Our Design Style

“Good design requires a team effort – and new thinking.”

When people talk of design style they often refer to labels or categories such as “traditional”, “contemporary”, “modern” “high tech” “functional” “post modern” and so on. Classification of design by categories does not relate well to the reality of today’s complex and rapidly evolving culture.

The designer is a generalist who conveys unique and valuable messages in the built environment while responding to a client’s needs. The design message is achieved through a coherent and harmonious synthesis of the many factors that influence each project.

The designer will use the functional, structural and technological requirements of the built environment to give an elegant expression to the message that embodies the conceptual vision at the origin of the project. A benevolent critic would probably summarize our design efforts as the pursuit of existential truth in the built environment, achieving elegance and purity of expression by conveying an unspoiled message that represents the best of the culture of our community and of our clients. Design reflects human feelings and values and appeals to the imagination through the communication of a significant vision.

In our designs we try to help our clients to communicate successfully with society by expressing an image and a message that generate both comfort and inspiration. Rather than following someone else’s style, we strive to create a style that evolves from the personality of our clients, our vision and our aesthetic understanding. Each project is unique.

The specialist and the generalist seem to be two opposing trends in the design professions. As an example, there is a theory that an architect should be a glorified plumber, knowing more and more about less and less, perhaps being more of an engineer with flair than an artist who makes dreams become reality.

The specialization trend seems to be certainly winning in the engineering field. But, from Leonardo da Vinci to Frank Lloyd Wright, a number of famous designers went beyond the notion of specialization, and we believe that they were right, both in terms of the technical and the artistic aspects of design, as far as architecture and related design fields are concerned.

The reason is that there are different ways to look for perfection. For designers, perfection is achieved by generating the best possible synthesis of an entire universe of different factors affecting a design problem, which is always new, regardless of the number of apparent similarities with previous projects.

Good design begins with a broad-based and informed evaluation aimed at generating innovative ideas that inevitably lead to a customized solution and a new design.

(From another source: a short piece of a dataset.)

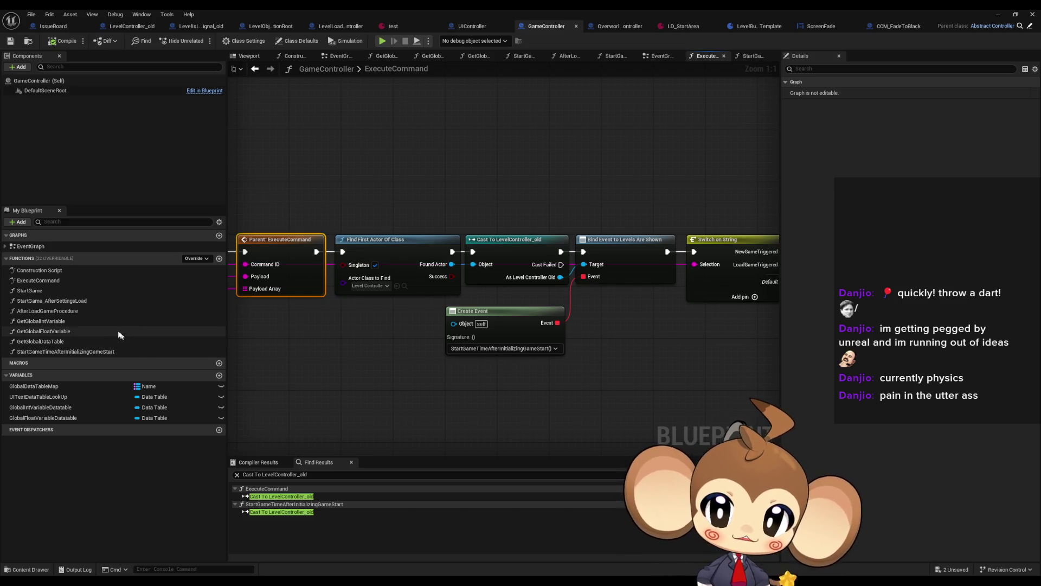
double_click(108, 352)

A designer that attacks a new design by remanufacturing a previous project will, at best, achieve a very modest solution, and at worst, repeat previous mistakes. Perfection of design is the opposite from the way of perfection of the tradesman, who will achieve perfection by going over the same work and improving its details over and over again, achieving perfection by repetition. In fact, the art of the designer is to use knowledge to create new things, and to use the specialists, for example the best engineers and the best tradesmen, to create the new perfect product. The true designer will find and manage tradesmen in innovative ways, and will bring them to participate in the creation of new compositions with perfect components. This is the art of the generalist who is the designer, where the key to perfection is in the harmonious synthesis of the best components.

The designer is not a “Jack of all trades”, who is by definition a poor tradesman, but a person that has achieved such culture that it allows him or her to achieve a new synthesis, that is to convey a unique and important message that will be translated into a new environment or product. In ancient times it was not unusual to see the designer and the tradesman to be the same person, but following the tremendous advance in technologies and the encyclopedia of products that are being created in the modern world, it would be counterproductive for the same person to try to be both a specialist and a generalist, even if this may not be impossible. For a good designer it is necessary to practise lateral thinking (to “think out of the box”) and to train himself or herself to generate synthesis, rather than learn how to perfect the particular, which by necessity must be done by a good selection of specialized tradespersons.

This explains why a good designer needs to be a good project manager, and why, as designers, we often favour the implementation of project management systems in the project development stages.